Show that for any finite dimensional subspace $E$ of a normed space $F$, there exists a finite set $A \subset F^{*}$ with... Show that for any finite dimensional subspace $E$ of a normed space $F$, there exists a finite set $A \subset F^{*}$ with $\|x \| \geq \max \{ |a(x)| : a \in A \} \geq {1 \over 2}\|x\|$ for all $x \in E$.
I know that $E$ is closed, since it is a finite-dimensional subspace of a normed space. I also know that I need to use compactness (weak? weak*?) to solve the problem.

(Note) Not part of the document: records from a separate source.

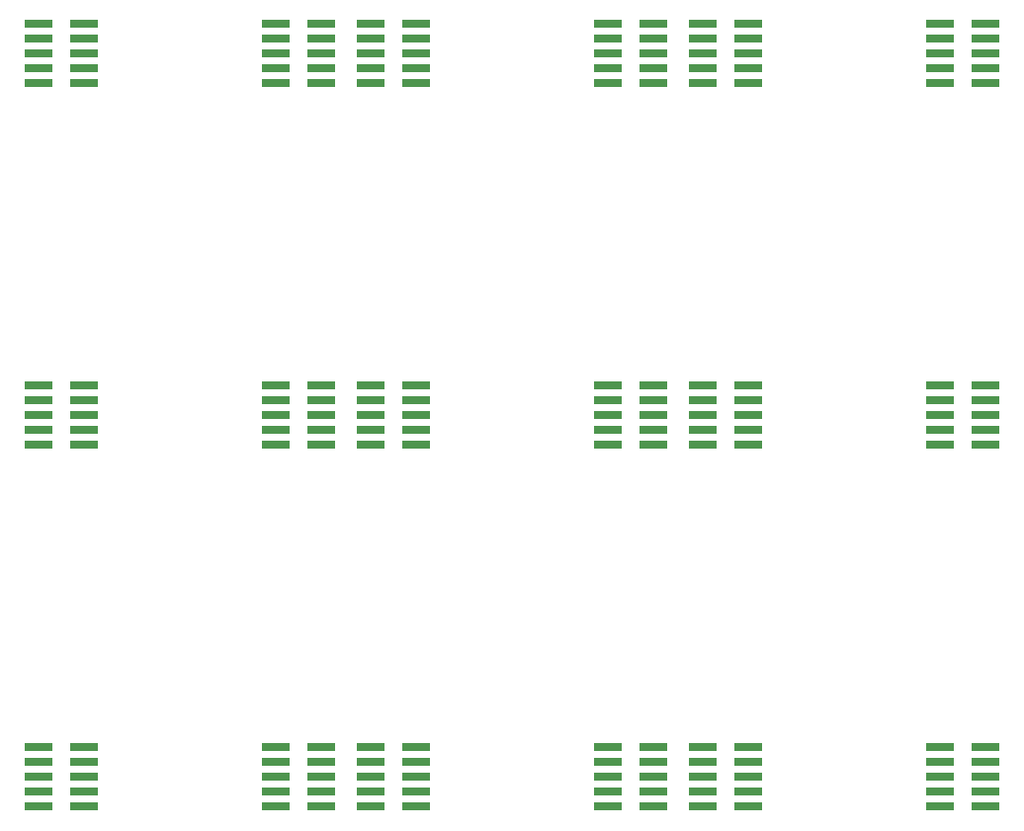
<source format=gbp>
G04 EAGLE Gerber RS-274X export*
G75*
%MOMM*%
%FSLAX34Y34*%
%LPD*%
%INSolderpaste Bottom*%
%IPPOS*%
%AMOC8*
5,1,8,0,0,1.08239X$1,22.5*%
G01*
%ADD10R,2.400000X0.760000*%


D10*
X18600Y120650D03*
X18600Y107950D03*
X18600Y95250D03*
X18600Y133350D03*
X18600Y146050D03*
X57600Y146050D03*
X57600Y133350D03*
X57600Y120650D03*
X57600Y107950D03*
X57600Y95250D03*
X221800Y120650D03*
X221800Y107950D03*
X221800Y95250D03*
X221800Y133350D03*
X221800Y146050D03*
X260800Y146050D03*
X260800Y133350D03*
X260800Y120650D03*
X260800Y107950D03*
X260800Y95250D03*
X303105Y120650D03*
X303105Y107950D03*
X303105Y95250D03*
X303105Y133350D03*
X303105Y146050D03*
X342105Y146050D03*
X342105Y133350D03*
X342105Y120650D03*
X342105Y107950D03*
X342105Y95250D03*
X506305Y120650D03*
X506305Y107950D03*
X506305Y95250D03*
X506305Y133350D03*
X506305Y146050D03*
X545305Y146050D03*
X545305Y133350D03*
X545305Y120650D03*
X545305Y107950D03*
X545305Y95250D03*
X587611Y120650D03*
X587611Y107950D03*
X587611Y95250D03*
X587611Y133350D03*
X587611Y146050D03*
X626611Y146050D03*
X626611Y133350D03*
X626611Y120650D03*
X626611Y107950D03*
X626611Y95250D03*
X790811Y120650D03*
X790811Y107950D03*
X790811Y95250D03*
X790811Y133350D03*
X790811Y146050D03*
X829811Y146050D03*
X829811Y133350D03*
X829811Y120650D03*
X829811Y107950D03*
X829811Y95250D03*
X18600Y430530D03*
X18600Y417830D03*
X18600Y405130D03*
X18600Y443230D03*
X18600Y455930D03*
X57600Y455930D03*
X57600Y443230D03*
X57600Y430530D03*
X57600Y417830D03*
X57600Y405130D03*
X221800Y430530D03*
X221800Y417830D03*
X221800Y405130D03*
X221800Y443230D03*
X221800Y455930D03*
X260800Y455930D03*
X260800Y443230D03*
X260800Y430530D03*
X260800Y417830D03*
X260800Y405130D03*
X303105Y430530D03*
X303105Y417830D03*
X303105Y405130D03*
X303105Y443230D03*
X303105Y455930D03*
X342105Y455930D03*
X342105Y443230D03*
X342105Y430530D03*
X342105Y417830D03*
X342105Y405130D03*
X506305Y430530D03*
X506305Y417830D03*
X506305Y405130D03*
X506305Y443230D03*
X506305Y455930D03*
X545305Y455930D03*
X545305Y443230D03*
X545305Y430530D03*
X545305Y417830D03*
X545305Y405130D03*
X587611Y430530D03*
X587611Y417830D03*
X587611Y405130D03*
X587611Y443230D03*
X587611Y455930D03*
X626611Y455930D03*
X626611Y443230D03*
X626611Y430530D03*
X626611Y417830D03*
X626611Y405130D03*
X790811Y430530D03*
X790811Y417830D03*
X790811Y405130D03*
X790811Y443230D03*
X790811Y455930D03*
X829811Y455930D03*
X829811Y443230D03*
X829811Y430530D03*
X829811Y417830D03*
X829811Y405130D03*
X18600Y740410D03*
X18600Y727710D03*
X18600Y715010D03*
X18600Y753110D03*
X18600Y765810D03*
X57600Y765810D03*
X57600Y753110D03*
X57600Y740410D03*
X57600Y727710D03*
X57600Y715010D03*
X221800Y740410D03*
X221800Y727710D03*
X221800Y715010D03*
X221800Y753110D03*
X221800Y765810D03*
X260800Y765810D03*
X260800Y753110D03*
X260800Y740410D03*
X260800Y727710D03*
X260800Y715010D03*
X303105Y740410D03*
X303105Y727710D03*
X303105Y715010D03*
X303105Y753110D03*
X303105Y765810D03*
X342105Y765810D03*
X342105Y753110D03*
X342105Y740410D03*
X342105Y727710D03*
X342105Y715010D03*
X506305Y740410D03*
X506305Y727710D03*
X506305Y715010D03*
X506305Y753110D03*
X506305Y765810D03*
X545305Y765810D03*
X545305Y753110D03*
X545305Y740410D03*
X545305Y727710D03*
X545305Y715010D03*
X587611Y740410D03*
X587611Y727710D03*
X587611Y715010D03*
X587611Y753110D03*
X587611Y765810D03*
X626611Y765810D03*
X626611Y753110D03*
X626611Y740410D03*
X626611Y727710D03*
X626611Y715010D03*
X790811Y740410D03*
X790811Y727710D03*
X790811Y715010D03*
X790811Y753110D03*
X790811Y765810D03*
X829811Y765810D03*
X829811Y753110D03*
X829811Y740410D03*
X829811Y727710D03*
X829811Y715010D03*
M02*

</source>
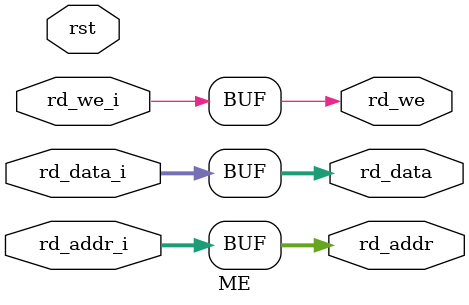
<source format=v>
`timescale 1ns/1ps
module ME(
    input wire rst,

    input wire rd_we_i,
    input wire [4:0] rd_addr_i,
    input wire [31:0] rd_data_i,

    output wire rd_we,
    output wire [4:0] rd_addr,
    output wire [31:0] rd_data
);
    assign rd_we = rd_we_i;
    assign rd_addr = rd_addr_i;
    assign rd_data = rd_data_i;

endmodule
</source>
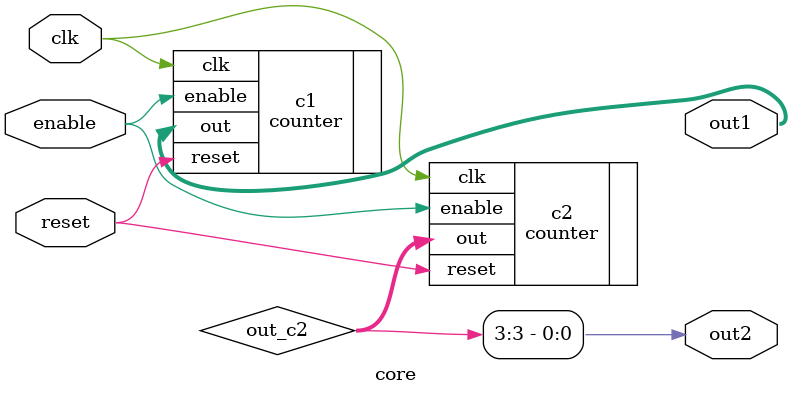
<source format=v>
/****************************************
 * Core example consisting of 2 counters
 * and some external circuitry
 ****************************************/

module  core(
	`ifdef USE_POWER_PINS
	        inout vccd1,	// User area 1 1.8V supply
	        inout vssd1,	// User area 1 digital ground
	`endif

		input enable,
		input clk,
		input reset,
		output [3:0] out1,
		output out2
		//output reg out2		
		);


wire [3:0] out_c2;

assign out2 = out_c2[3];

/*		
always @(posedge clk) begin
	if (reset) begin
		out2 <= 1'b0;
	end else begin
		out2 <= &out_c2;	
	end
	
end
*/
	
counter c1(`ifdef USE_POWER_PINS
	   .vccd1(vccd1),	// User area 1 1.8V power	
	   .vssd1(vssd1),	// User area 1 digital ground
	   `endif
	   .out(out1),
	   .enable(enable),
	   .clk(clk),
	   .reset(reset)
);

counter c2(`ifdef USE_POWER_PINS
	   .vccd1(vccd1),	// User area 1 1.8V power	
	   .vssd1(vssd1),	// User area 1 digital ground
	   `endif
	   .out(out_c2),
	   .enable(enable),
	   .clk(clk),
	   .reset(reset)
);	
	
endmodule

</source>
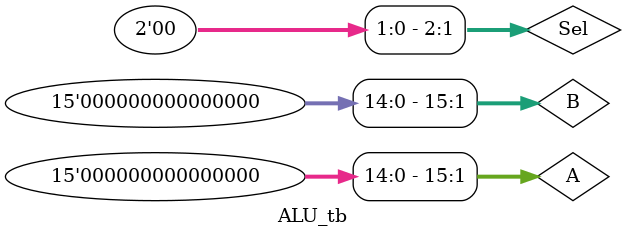
<source format=sv>

module ALU(A, B, Sel, Q);

// This ALU has eight functions:
// if s == 0 the output is 0
// if s == 1 the output is A + B
// if s == 2 the output is A - B
// if s == 3 the output is A (pass-through)
// if s == 4 the output is A ^ B
// if s == 5 the output is A | B
// if s == 6 the output is A & B
// if s == 7 the output is A + 1;
// if additional functions added for future expansion
// you need to expand the selecting signal too

	input [2:0] Sel; // function select
	input [15:0] A, B; // input data
	output logic [15:0] Q; // ALU output (result)

	always @* begin

	case(Sel)

	3'd0 : Q = 0;
	3'd1 : Q = A + B;
	3'd2 : Q = A - B;
	3'd3 : Q = A;
	3'd4 : Q = A ^ B;
	3'd5 : Q = A | B;
	3'd6 : Q = A & B;
	3'd7 : Q = A + 16'd1;
	
	endcase
	
	end

endmodule

module ALU_tb();

	logic [2:0] Sel; // function select
	logic [15:0] A, B; // input data
	logic [15:0] Q; // ALU output (result)

	ALU DUT(A, B, Sel, Q);

	initial begin

	for(int i = 0; i < 50; i++) begin 

		A = $random;
		B = $random;
		Sel = $random;
		#20;

	end

	end
	
	initial $monitor("Binary: A = %b \t B = %b \t Sel = %b \t Q = %b \t\t Hex: A = %h \t B = %h \t Sel = %h \t Q = %h", A, B, Sel, Q, A, B, Sel, Q);
	
endmodule

</source>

 A: First, find a solution in $E$.
Note that ${1 \over 2} \|x\| \le \max_{a \in A} |a(x)| \le \|x\|$ for all $x$ iff
${1 \over 2} \le \max_{a \in A} |a(x)| \le 1$ for all $x$ of unit norm.
Note that $\|x\| = \max_{\|a\|_* \le 1} |a(x)|$, where $\|\cdot\|_*$ is the dual norm (on $E^*$). The $\max$ is attained because $E^*$ is finite dimensional. In particular, if
$\|x\|=1$ then $\max_{\|a\|_* \le 1} |a(x)| = 1$, and so
$\max_{\|a\|_* \le {3 \over 4}} |a(x)| = {3 \over 4}$.
In the following, I am assuming that $\|x\| = 1$.
Since $D^* = \overline{B}_*(0,{3 \over 4}) \subset E^*$ is compact and $\{B_*(a,{1 \over 8})\}_{a \in D^*}$ is an open cover, there is a finite subcover, that is for some $A= \{a_1,...,a_n\} \subset D^*$, $\{B_*(a,{1 \over 8})\}_{a \in A}$ is finite open cover of $D^*$.
Just from containment, we have $\max_{a \in A} |a(x)| \le \max_{\|a\|_* \le {3 \over 4}} |a(x)| = {3 \over 4} \le 1$.
For the other side:
For any $a \in D^*$, there is some $k$ such that $\|a-a_k\|_* < {1 \over 8}$ and we have
$|a(x)| < |a_k(x)| + {1 \over 8}$. In particular,
$|a(x)| < \max_k |a_k(x)| + {1 \over 8}$ for all $a \in D^*$ and so
$\max_{a \in D^*} |a(x)| \le \max_{a \in A} |a(x)|+ {1 \over 8}$.
Hence we have $\max_{a \in A} |a(x)| \ge \max_{a \in D^*} |a(x)| -{1 \over 8} \ge {3 \over 4} - {1 \over 8} \ge {1 \over 2}$.
To finish, use the Hahn Banach theorem to extend $a \in A$ to all of $F$.